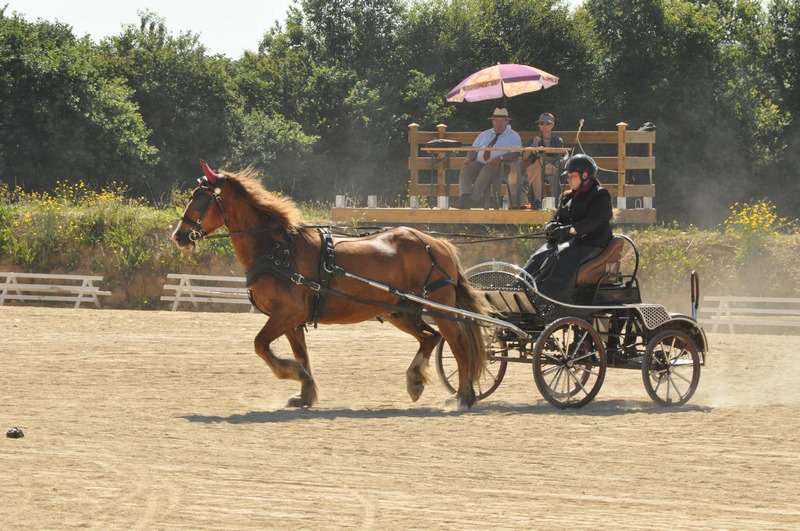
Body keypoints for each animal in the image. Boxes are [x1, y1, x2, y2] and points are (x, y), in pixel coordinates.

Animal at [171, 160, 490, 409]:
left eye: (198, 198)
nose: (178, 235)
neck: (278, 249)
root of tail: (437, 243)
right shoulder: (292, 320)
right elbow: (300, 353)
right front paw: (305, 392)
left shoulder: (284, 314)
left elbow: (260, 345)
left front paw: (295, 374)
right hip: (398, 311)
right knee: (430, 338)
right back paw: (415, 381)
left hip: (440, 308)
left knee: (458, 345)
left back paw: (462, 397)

--

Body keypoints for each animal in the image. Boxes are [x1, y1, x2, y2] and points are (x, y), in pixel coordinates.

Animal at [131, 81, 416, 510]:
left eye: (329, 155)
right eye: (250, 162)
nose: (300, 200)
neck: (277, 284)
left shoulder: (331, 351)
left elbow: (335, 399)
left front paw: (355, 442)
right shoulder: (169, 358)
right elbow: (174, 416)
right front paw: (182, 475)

▶ _Problem to work on_
Your answer must consist solely of the lines above between the line holding "left eye: (329, 155)" and the line holding "right front paw: (182, 475)", inclusive, copied exactly.

▶ _Completed task_
left eye: (329, 155)
right eye: (250, 162)
nose: (300, 200)
neck: (277, 284)
left shoulder: (331, 351)
left elbow: (335, 399)
left front paw: (355, 442)
right shoulder: (169, 358)
right elbow: (174, 416)
right front paw: (182, 475)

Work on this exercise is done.